TASK DETAILS: Update the entries below by changing each "common name" to "vernacular name", and reproduce every line with nothing else altered.

BEGIN RECORDS SHOWN

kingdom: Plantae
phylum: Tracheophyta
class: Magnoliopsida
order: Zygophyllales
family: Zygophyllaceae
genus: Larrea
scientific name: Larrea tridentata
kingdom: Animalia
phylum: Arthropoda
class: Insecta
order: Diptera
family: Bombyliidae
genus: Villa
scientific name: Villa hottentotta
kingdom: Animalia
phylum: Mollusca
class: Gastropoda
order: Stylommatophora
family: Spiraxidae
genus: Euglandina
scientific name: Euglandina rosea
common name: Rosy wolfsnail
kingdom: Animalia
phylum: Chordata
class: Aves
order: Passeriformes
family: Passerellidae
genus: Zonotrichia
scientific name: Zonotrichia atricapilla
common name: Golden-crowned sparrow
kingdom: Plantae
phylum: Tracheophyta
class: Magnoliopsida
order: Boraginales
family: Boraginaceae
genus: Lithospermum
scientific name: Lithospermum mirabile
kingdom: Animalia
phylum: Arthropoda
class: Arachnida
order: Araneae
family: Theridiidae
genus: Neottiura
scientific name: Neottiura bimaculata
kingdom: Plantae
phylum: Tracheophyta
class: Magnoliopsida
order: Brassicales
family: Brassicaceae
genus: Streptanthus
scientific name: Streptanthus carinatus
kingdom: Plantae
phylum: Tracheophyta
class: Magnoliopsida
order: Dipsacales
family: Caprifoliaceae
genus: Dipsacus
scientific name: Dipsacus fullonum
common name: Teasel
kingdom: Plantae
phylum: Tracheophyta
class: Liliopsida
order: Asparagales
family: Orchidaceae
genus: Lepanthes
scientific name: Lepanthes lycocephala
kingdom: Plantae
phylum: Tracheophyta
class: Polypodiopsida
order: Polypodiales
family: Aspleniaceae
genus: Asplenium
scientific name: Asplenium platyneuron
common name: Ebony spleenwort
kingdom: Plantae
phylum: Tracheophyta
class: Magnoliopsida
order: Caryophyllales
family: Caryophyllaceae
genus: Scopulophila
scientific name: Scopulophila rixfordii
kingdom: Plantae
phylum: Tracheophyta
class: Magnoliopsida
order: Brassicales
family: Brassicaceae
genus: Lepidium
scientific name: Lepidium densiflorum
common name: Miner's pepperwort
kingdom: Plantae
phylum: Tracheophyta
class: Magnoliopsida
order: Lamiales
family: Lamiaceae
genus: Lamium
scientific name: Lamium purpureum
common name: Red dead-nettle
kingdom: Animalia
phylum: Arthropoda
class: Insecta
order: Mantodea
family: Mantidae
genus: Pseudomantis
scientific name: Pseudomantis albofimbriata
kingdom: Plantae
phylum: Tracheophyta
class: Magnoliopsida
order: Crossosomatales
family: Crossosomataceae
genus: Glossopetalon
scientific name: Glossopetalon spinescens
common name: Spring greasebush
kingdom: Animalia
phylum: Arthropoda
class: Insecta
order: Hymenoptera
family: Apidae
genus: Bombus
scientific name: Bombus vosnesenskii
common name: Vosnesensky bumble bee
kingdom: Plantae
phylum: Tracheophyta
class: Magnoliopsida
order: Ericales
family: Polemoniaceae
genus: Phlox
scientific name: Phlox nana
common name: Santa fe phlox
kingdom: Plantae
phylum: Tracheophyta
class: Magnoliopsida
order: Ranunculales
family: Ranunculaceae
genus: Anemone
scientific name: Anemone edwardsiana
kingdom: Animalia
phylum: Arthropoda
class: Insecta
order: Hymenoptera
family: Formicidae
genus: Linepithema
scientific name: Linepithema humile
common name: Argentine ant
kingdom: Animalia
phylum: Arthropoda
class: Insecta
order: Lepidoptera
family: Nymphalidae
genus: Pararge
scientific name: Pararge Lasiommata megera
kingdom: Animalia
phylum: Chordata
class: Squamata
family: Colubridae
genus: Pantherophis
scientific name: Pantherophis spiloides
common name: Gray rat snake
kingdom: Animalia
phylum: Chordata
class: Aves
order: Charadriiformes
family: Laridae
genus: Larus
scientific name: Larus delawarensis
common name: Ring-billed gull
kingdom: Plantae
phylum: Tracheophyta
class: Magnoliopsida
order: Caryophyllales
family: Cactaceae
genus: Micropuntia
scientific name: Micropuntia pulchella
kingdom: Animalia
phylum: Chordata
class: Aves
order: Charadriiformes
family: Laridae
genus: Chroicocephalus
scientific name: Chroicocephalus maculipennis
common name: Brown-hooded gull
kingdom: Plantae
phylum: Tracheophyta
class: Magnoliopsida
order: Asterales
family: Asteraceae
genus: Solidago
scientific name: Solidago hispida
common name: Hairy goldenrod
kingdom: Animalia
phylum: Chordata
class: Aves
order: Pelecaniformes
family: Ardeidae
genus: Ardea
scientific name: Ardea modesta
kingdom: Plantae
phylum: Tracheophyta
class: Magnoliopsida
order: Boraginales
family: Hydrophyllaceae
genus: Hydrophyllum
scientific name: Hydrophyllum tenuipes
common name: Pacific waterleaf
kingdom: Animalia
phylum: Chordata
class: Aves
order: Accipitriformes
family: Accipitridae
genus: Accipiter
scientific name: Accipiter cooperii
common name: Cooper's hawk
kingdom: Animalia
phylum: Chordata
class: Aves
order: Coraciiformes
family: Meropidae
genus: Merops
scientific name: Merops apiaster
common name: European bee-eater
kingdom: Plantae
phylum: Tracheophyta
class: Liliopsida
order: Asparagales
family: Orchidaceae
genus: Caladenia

END RECORDS SHOWN

TASK ANSWER:
kingdom: Plantae
phylum: Tracheophyta
class: Magnoliopsida
order: Zygophyllales
family: Zygophyllaceae
genus: Larrea
scientific name: Larrea tridentata
kingdom: Animalia
phylum: Arthropoda
class: Insecta
order: Diptera
family: Bombyliidae
genus: Villa
scientific name: Villa hottentotta
kingdom: Animalia
phylum: Mollusca
class: Gastropoda
order: Stylommatophora
family: Spiraxidae
genus: Euglandina
scientific name: Euglandina rosea
vernacular name: Rosy wolfsnail
kingdom: Animalia
phylum: Chordata
class: Aves
order: Passeriformes
family: Passerellidae
genus: Zonotrichia
scientific name: Zonotrichia atricapilla
vernacular name: Golden-crowned sparrow
kingdom: Plantae
phylum: Tracheophyta
class: Magnoliopsida
order: Boraginales
family: Boraginaceae
genus: Lithospermum
scientific name: Lithospermum mirabile
kingdom: Animalia
phylum: Arthropoda
class: Arachnida
order: Araneae
family: Theridiidae
genus: Neottiura
scientific name: Neottiura bimaculata
kingdom: Plantae
phylum: Tracheophyta
class: Magnoliopsida
order: Brassicales
family: Brassicaceae
genus: Streptanthus
scientific name: Streptanthus carinatus
kingdom: Plantae
phylum: Tracheophyta
class: Magnoliopsida
order: Dipsacales
family: Caprifoliaceae
genus: Dipsacus
scientific name: Dipsacus fullonum
vernacular name: Teasel
kingdom: Plantae
phylum: Tracheophyta
class: Liliopsida
order: Asparagales
family: Orchidaceae
genus: Lepanthes
scientific name: Lepanthes lycocephala
kingdom: Plantae
phylum: Tracheophyta
class: Polypodiopsida
order: Polypodiales
family: Aspleniaceae
genus: Asplenium
scientific name: Asplenium platyneuron
vernacular name: Ebony spleenwort
kingdom: Plantae
phylum: Tracheophyta
class: Magnoliopsida
order: Caryophyllales
family: Caryophyllaceae
genus: Scopulophila
scientific name: Scopulophila rixfordii
kingdom: Plantae
phylum: Tracheophyta
class: Magnoliopsida
order: Brassicales
family: Brassicaceae
genus: Lepidium
scientific name: Lepidium densiflorum
vernacular name: Miner's pepperwort
kingdom: Plantae
phylum: Tracheophyta
class: Magnoliopsida
order: Lamiales
family: Lamiaceae
genus: Lamium
scientific name: Lamium purpureum
vernacular name: Red dead-nettle
kingdom: Animalia
phylum: Arthropoda
class: Insecta
order: Mantodea
family: Mantidae
genus: Pseudomantis
scientific name: Pseudomantis albofimbriata
kingdom: Plantae
phylum: Tracheophyta
class: Magnoliopsida
order: Crossosomatales
family: Crossosomataceae
genus: Glossopetalon
scientific name: Glossopetalon spinescens
vernacular name: Spring greasebush
kingdom: Animalia
phylum: Arthropoda
class: Insecta
order: Hymenoptera
family: Apidae
genus: Bombus
scientific name: Bombus vosnesenskii
vernacular name: Vosnesensky bumble bee
kingdom: Plantae
phylum: Tracheophyta
class: Magnoliopsida
order: Ericales
family: Polemoniaceae
genus: Phlox
scientific name: Phlox nana
vernacular name: Santa fe phlox
kingdom: Plantae
phylum: Tracheophyta
class: Magnoliopsida
order: Ranunculales
family: Ranunculaceae
genus: Anemone
scientific name: Anemone edwardsiana
kingdom: Animalia
phylum: Arthropoda
class: Insecta
order: Hymenoptera
family: Formicidae
genus: Linepithema
scientific name: Linepithema humile
vernacular name: Argentine ant
kingdom: Animalia
phylum: Arthropoda
class: Insecta
order: Lepidoptera
family: Nymphalidae
genus: Pararge
scientific name: Pararge Lasiommata megera
kingdom: Animalia
phylum: Chordata
class: Squamata
family: Colubridae
genus: Pantherophis
scientific name: Pantherophis spiloides
vernacular name: Gray rat snake
kingdom: Animalia
phylum: Chordata
class: Aves
order: Charadriiformes
family: Laridae
genus: Larus
scientific name: Larus delawarensis
vernacular name: Ring-billed gull
kingdom: Plantae
phylum: Tracheophyta
class: Magnoliopsida
order: Caryophyllales
family: Cactaceae
genus: Micropuntia
scientific name: Micropuntia pulchella
kingdom: Animalia
phylum: Chordata
class: Aves
order: Charadriiformes
family: Laridae
genus: Chroicocephalus
scientific name: Chroicocephalus maculipennis
vernacular name: Brown-hooded gull
kingdom: Plantae
phylum: Tracheophyta
class: Magnoliopsida
order: Asterales
family: Asteraceae
genus: Solidago
scientific name: Solidago hispida
vernacular name: Hairy goldenrod
kingdom: Animalia
phylum: Chordata
class: Aves
order: Pelecaniformes
family: Ardeidae
genus: Ardea
scientific name: Ardea modesta
kingdom: Plantae
phylum: Tracheophyta
class: Magnoliopsida
order: Boraginales
family: Hydrophyllaceae
genus: Hydrophyllum
scientific name: Hydrophyllum tenuipes
vernacular name: Pacific waterleaf
kingdom: Animalia
phylum: Chordata
class: Aves
order: Accipitriformes
family: Accipitridae
genus: Accipiter
scientific name: Accipiter cooperii
vernacular name: Cooper's hawk
kingdom: Animalia
phylum: Chordata
class: Aves
order: Coraciiformes
family: Meropidae
genus: Merops
scientific name: Merops apiaster
vernacular name: European bee-eater
kingdom: Plantae
phylum: Tracheophyta
class: Liliopsida
order: Asparagales
family: Orchidaceae
genus: Caladenia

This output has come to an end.